Plusieurs centaines de jeunes Maliens se sont rassemblés à Bamako pour dénoncer les exactions commises par les rebelles touaregs et les islamistes dans le nord du pays. Les manifestants ont également menacé de prendre des armes pour "récupérer (leur) territoire".
« Les hommes armés sont là à violer nos mamans, nos soeurs, ils prennent les biens des gens. Nous réclamons les armes, nous sommes prêts à aller volontairement au Nord et récupérer notre territoire ». Comme Abdoul Malick Sangaré, ils étaient des centaines de jeunes Maliens à s’être rassemblés vendredi 6 avril dans la banlieue de Bamako, afin de dénoncer les exactions commises par des rebelles touaregs et des islamistes armés dans le nord du pays, dont le Mouvement national de libération de l'Azawad a déclaré unilatéralement l’indépendance vendredi 6 avril.

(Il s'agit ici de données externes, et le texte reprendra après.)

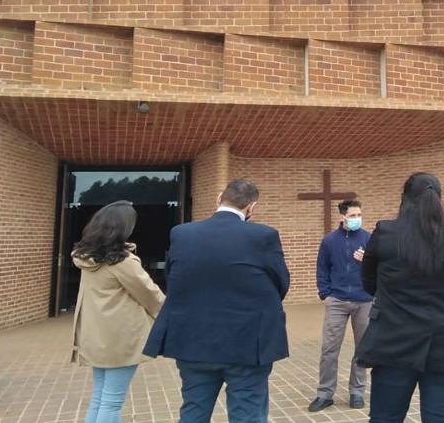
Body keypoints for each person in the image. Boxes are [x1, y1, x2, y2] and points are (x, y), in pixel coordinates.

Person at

Lors de ce rassemblement organisé au quartier de Faladjé par plusieurs associations, comme celle dirigée par Abdoul Malick Sangaré, les participants ont fustigé les agressions physiques des populations civiles dans les régions contrôlées par les rebelles. Une déclaration a notamment été lue par un membre d'Action Jeune pour sauver le Nord-Mali (AJSN), qui dénonce des agressions, des viols de femmes sur la place publique, des pillages ou encore des saccages d'infrastructures sociales.
« Ces ignominies constituent la démonstration flagrante de la prise en otage des populations de ces trois régions - Kidal, Gao (nord-est) et Tombouctou (nord-ouest) - par des barbares sans foi ni loi, qui les ont plongées dans une situation de désespoir total caractérisé par une absence de vivres, de médicaments, de soins sanitaires », fustige l'AJSM.
Boycott
L’objectif des jeunes rassemblés dans la capitale malienne est clair : la communauté internationale doit intervenir afin de fournir assistance médicale, alimentaire et sécuritaire dans le nord du pays.
« Assistance médicale et alimentaire d'urgence, les populations maliennes du Nord y ont droit », était-il inscrit sur une pancarte. « Le Mali est un et indivisible, Aider le Nord, c'est aider l'Afrique » lisait-on sur une autre. Autre revendication exigée par l’ASJM : « le déploiement de forces ouest-africaines et de l'ONU pour la sécurité des personnes et des biens mais aussi des équipes humanitaires ».
Le Collectif des élèves et ressortissants du Nord-Mali (CEERN) a pour sa part appelé tous les élèves et étudiants originaires du Nord et résidant à Bamako à boycotter les cours à partir de lundi. Les fonctionnaires de l'éducation nationale du pays sont invités à faire de même.
« Le sit-in doit se poursuivre samedi et dimanche, avant des marches et autres manifestations qui seront organisées à partir de lundi jusqu'à la réunification du territoire national », a affirmé Mahamane Moulaye Traoré, l’un des membres du collectif.